Directions
Read the records and gather each line that includes "detective".

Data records
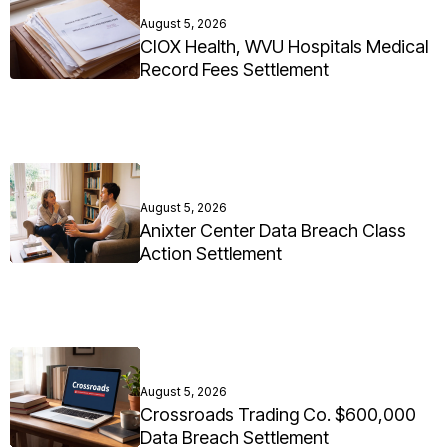
August 5, 2026
CIOX Health, WVU Hospitals Medical
Record Fees Settlement
August 5, 2026
Anixter Center Data Breach Class
Action Settlement
August 5, 2026
Crossroads Trading Co. $600,000
Data Breach Settlement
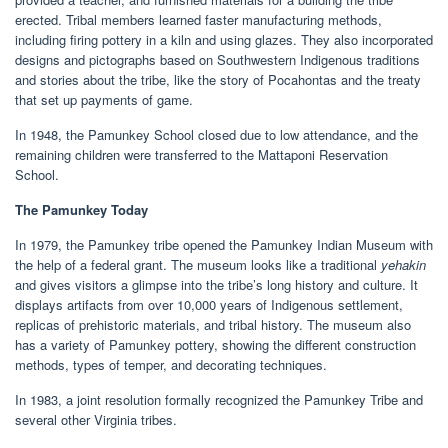
erected. Tribal members learned faster manufacturing methods,
including firing pottery in a kiln and using glazes. They also incorporated
designs and pictographs based on Southwestern Indigenous traditions
and stories about the tribe, like the story of Pocahontas and the treaty
that set up payments of game.
In 1948, the Pamunkey School closed due to low attendance, and the
remaining children were transferred to the Mattaponi Reservation
School.
The Pamunkey Today
In 1979, the Pamunkey tribe opened the Pamunkey Indian Museum with
the help of a federal grant. The museum looks like a traditional
yehakin
and gives visitors a glimpse into the tribe’s long history and culture. It
displays artifacts from over 10,000 years of Indigenous settlement,
replicas of prehistoric materials, and tribal history. The museum also
has a variety of Pamunkey pottery, showing the different construction
methods, types of temper, and decorating techniques.
In 1983, a joint resolution formally recognized the Pamunkey Tribe and
several other Virginia tribes.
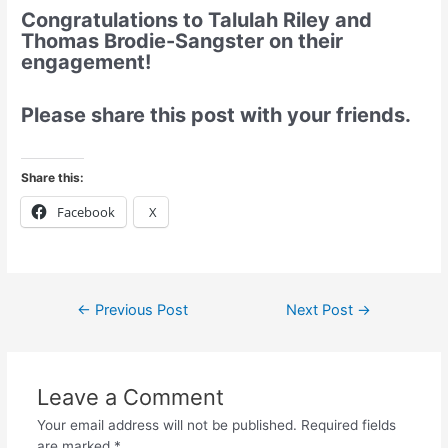
Congratulations to Talulah Riley and
Thomas Brodie-Sangster on their
engagement!
Please share this post with your friends.
Share this:
Facebook
X
←
Previous Post
Next Post
→
Leave a Comment
Your email address will not be published.
Required fields
are marked
*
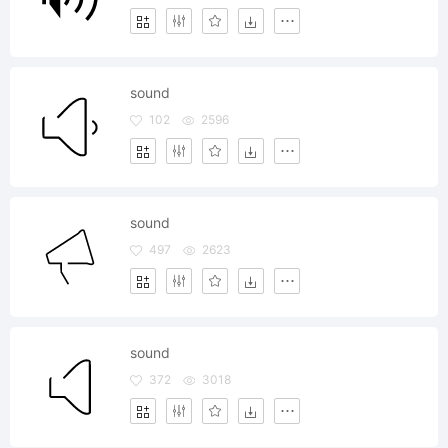
sound
102
2596
sound
497
2623
sound
372
3018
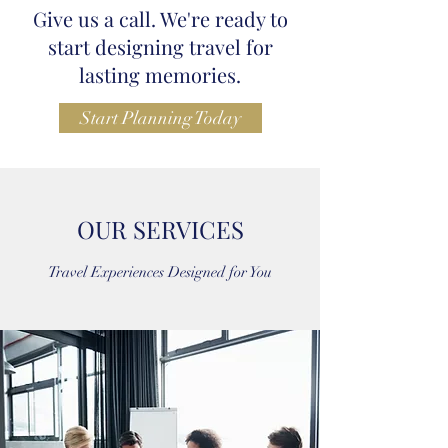
Give us a call. We're ready to
start designing travel for
lasting memories.
Start Planning Today
OUR SERVICES
Travel Experiences Designed for You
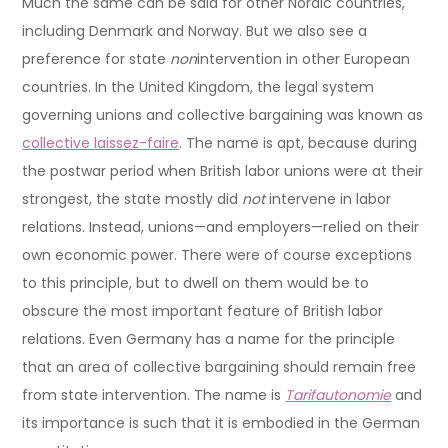
Much the same can be said for other Nordic countries,
including Denmark and Norway. But we also see a
preference for state
non
intervention in other European
countries. In the United Kingdom, the legal system
governing unions and collective bargaining was known as
collective laissez-faire
. The name is apt, because during
the postwar period when British labor unions were at their
strongest, the state mostly did
not
intervene in labor
relations. Instead, unions—and employers—relied on their
own economic power. There were of course exceptions
to this principle, but to dwell on them would be to
obscure the most important feature of British labor
relations. Even Germany has a name for the principle
that an area of collective bargaining should remain free
from state intervention. The name is
Tarifautonomie
and
its importance is such that it is embodied in the German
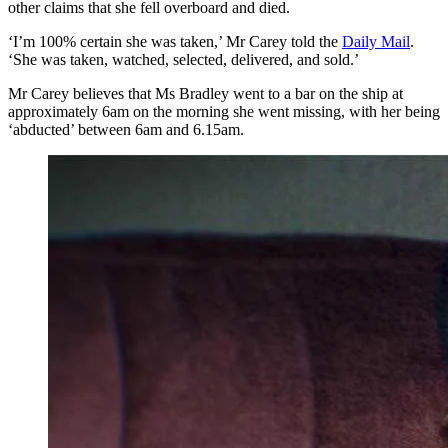
other claims that she fell overboard and died.
‘I’m 100% certain she was taken,’ Mr Carey told the
Daily Mail
.
‘She was taken, watched, selected, delivered, and sold.’
Mr Carey believes that Ms Bradley went to a bar on the ship at
approximately 6am on the morning she went missing, with her being
‘abducted’ between 6am and 6.15am.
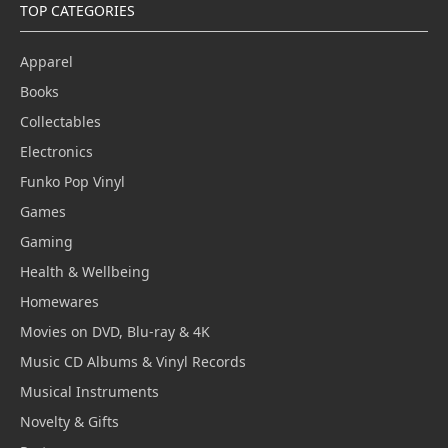
TOP CATEGORIES
Apparel
Books
Collectables
Electronics
Funko Pop Vinyl
Games
Gaming
Health & Wellbeing
Homewares
Movies on DVD, Blu-ray & 4K
Music CD Albums & Vinyl Records
Musical Instruments
Novelty & Gifts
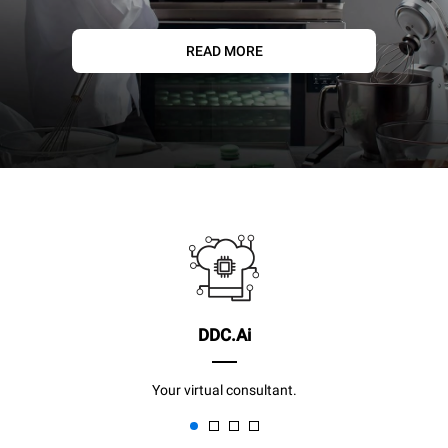
READ MORE
DDC.Ai
Your virtual consultant.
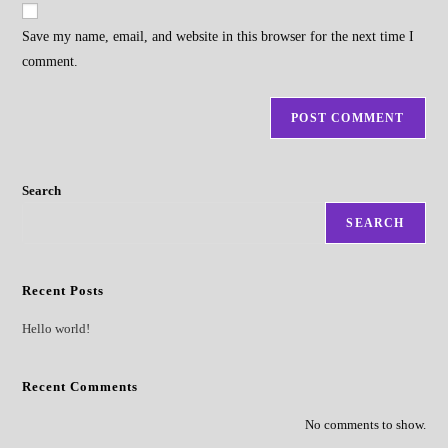
website
comment
URL
Save my name, email, and website in this browser for the next time I
(optional)
comment.
Search
SEARCH
Recent Posts
Hello world!
Recent Comments
No comments to show.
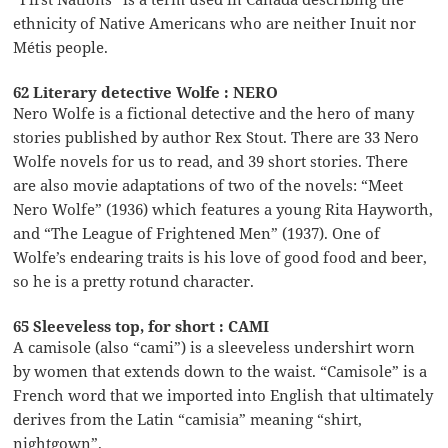
ethnicity of Native Americans who are neither Inuit nor
Métis people.
62 Literary detective Wolfe : NERO
Nero Wolfe is a fictional detective and the hero of many
stories published by author Rex Stout. There are 33 Nero
Wolfe novels for us to read, and 39 short stories. There
are also movie adaptations of two of the novels: “Meet
Nero Wolfe” (1936) which features a young Rita Hayworth,
and “The League of Frightened Men” (1937). One of
Wolfe’s endearing traits is his love of good food and beer,
so he is a pretty rotund character.
65 Sleeveless top, for short : CAMI
A camisole (also “cami”) is a sleeveless undershirt worn
by women that extends down to the waist. “Camisole” is a
French word that we imported into English that ultimately
derives from the Latin “camisia” meaning “shirt,
nightgown”.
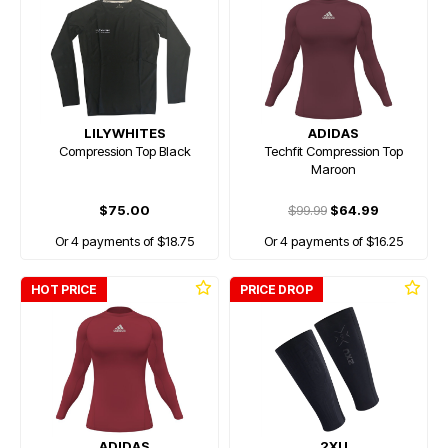
LILYWHITES
ADIDAS
Compression Top Black
Techfit Compression Top
Maroon
$75.00
$99.99
$64.99
Or 4 payments of $18.75
Or 4 payments of $16.25
HOT PRICE
PRICE DROP
ADIDAS
2XU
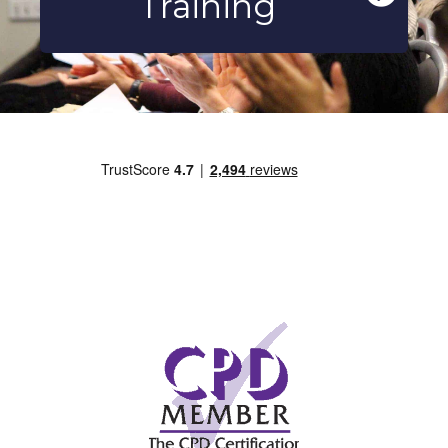
Training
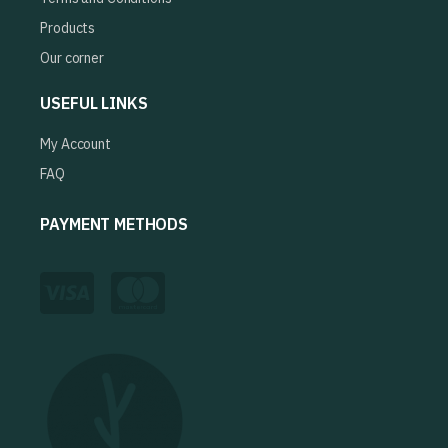
Products
Our corner
USEFUL LINKS
My Account
FAQ
PAYMENT METHODS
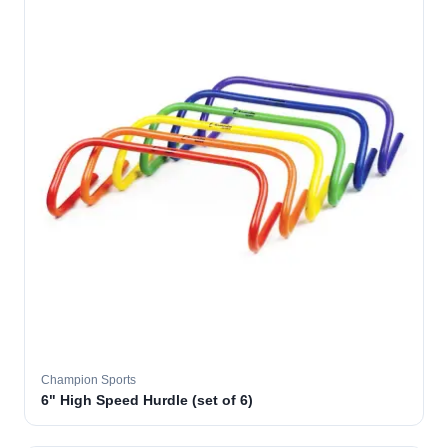
Champion Sports
6" High Speed Hurdle (set of 6)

Solution
62 Literary detective Wolfe : NERO
Nero Wolfe is a fictional detective and the hero of many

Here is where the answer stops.